6. Partitioning Flashcards
Partitioning
Normally, partitions are defined in such a way that each piece of data (each record, row, or document) belongs to exactly one partition.
Purpose of partitioning
The main reason for partition data is scalability. Different partitions can be placed on different nodes in a shard-nothing cluster.
Partitioning and replication
A node may store more than one partition.
Combining replication and partitioning: each node acts as leader for some partitions and follower for other partitions.
Partitioning approaches - 1. Key range partitioning
Keys are sorted. A partition owns all the keys from some minimum up to some maximum.
Pros: Sorting enable efficient range queries
Cons: Risk of hot spots if application often accesses keys that are close together in the sorted order
In this approach, partitions are typically rebalanced dynamically by splitting the range into two subranges when a partition gets too big.

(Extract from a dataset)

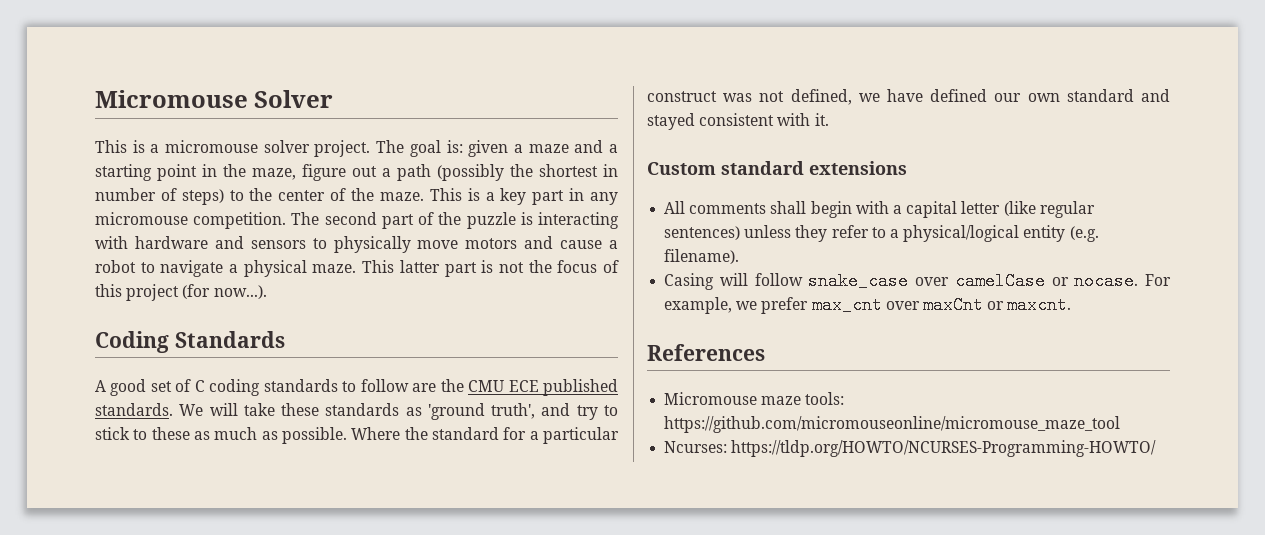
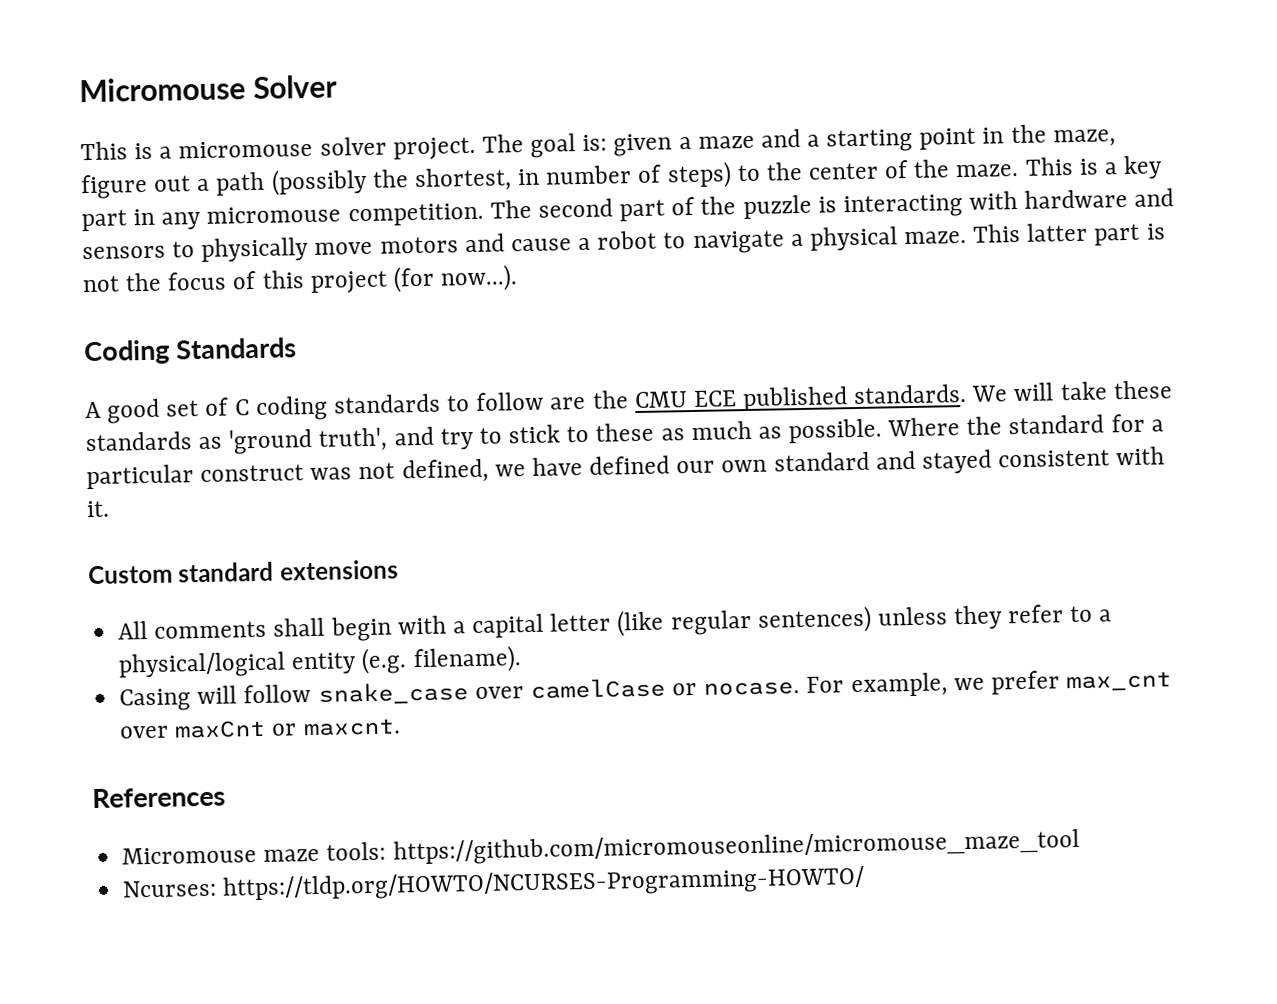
[539,164,598,177] shortest -> [413,167,512,193] shortest,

Partitioning approaches - 2. Hash partitioning
A hash function is applied to each key, and a partition owns a range of hashes.
Pros: Distribute load more evenly
Cons: Make range queries inefficient
When partitioning by hash, it is common to create a fixed number of partitions in advance, to assign several partitions to each node, and to move entire partitions from one node to another when nodes are added or removed. Dynamic partitioning can slo be used.

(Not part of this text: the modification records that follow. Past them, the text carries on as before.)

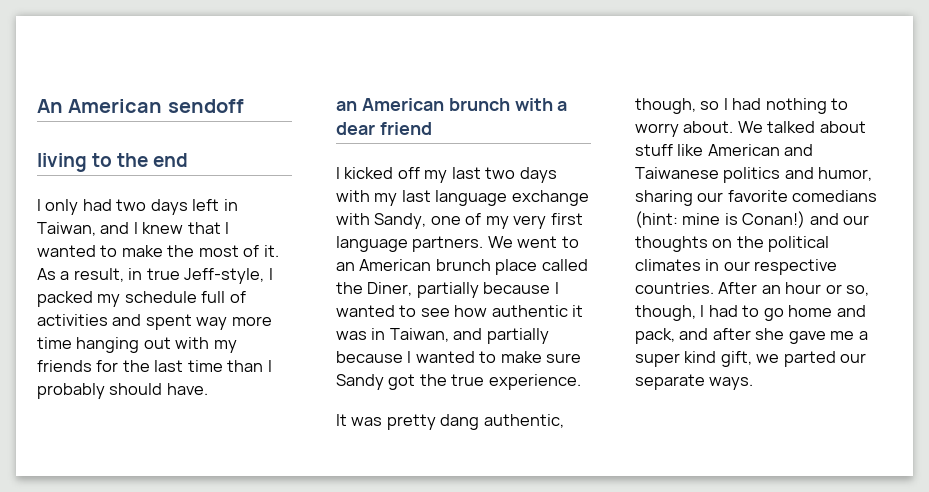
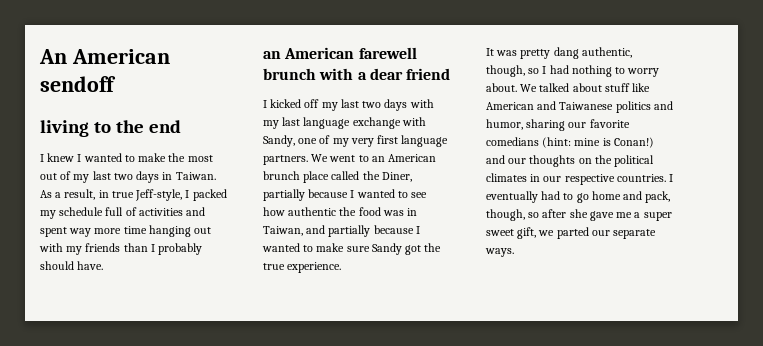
[45,199,238,215] [37,222,221,236] only had two days left in Taiwan, and I knew that -> [47,153,75,162] knew
[243,245,279,257] of it. -> [40,171,216,183] out of my last two days in Taiwan.
[96,360,223,372] for the last time -> (121, 247) none
(444, 104) none -> [358,47,417,59] farewell
[572,305,584,317] it -> [339,207,381,216] the food
[718,282,870,296] [635,305,705,321] After an hour or so, though, I -> [669,174,674,182] [486,191,538,203] I eventually
[679,328,709,340] and -> [486,209,540,221] though, so
[684,351,717,363] kind -> [486,229,514,236] sweet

Partitioning and secondary indexes - 1. Document-partitioned indexes
Secondary indexes are stored in the same partition as the primary key and value.
Pros: Only a single partition needs to be updated on write
Cons: A read of secondary index requires a scatter/gather across all partitions.
Partitioning and secondary indexes - 2. Term-partitioned indexes
Secondary indexes are partitioned separately, using the indexes values. An entry in the secondary index may include records from all partitions of the primary key.
Pros: A read can be served from a single partition.
Cons: When a document is written, several partitions of the secondary index need to be updated.
Rebalancing partitions
- How not to do it: hash mod N
- Fixed number of partitions
- The number of partitions does not change, nor does the assignment of keys to partitions. The only thing that changes is the assignment of partitions to nodes.
- Create many more partitions than there are nodes - Dynamic partitioning
- Partitioning proportionally to nodes
Request routing
- Allow clients to contact any node (round-robin load balancer)
- Send request to a routing tier first (partition aware load balancer)
- Require clients to be aware of partitioning
Key problem: How does the component making the routing decision and learn the assignments of partition change?
- Zookeeper. Each node register itself in zookeeper.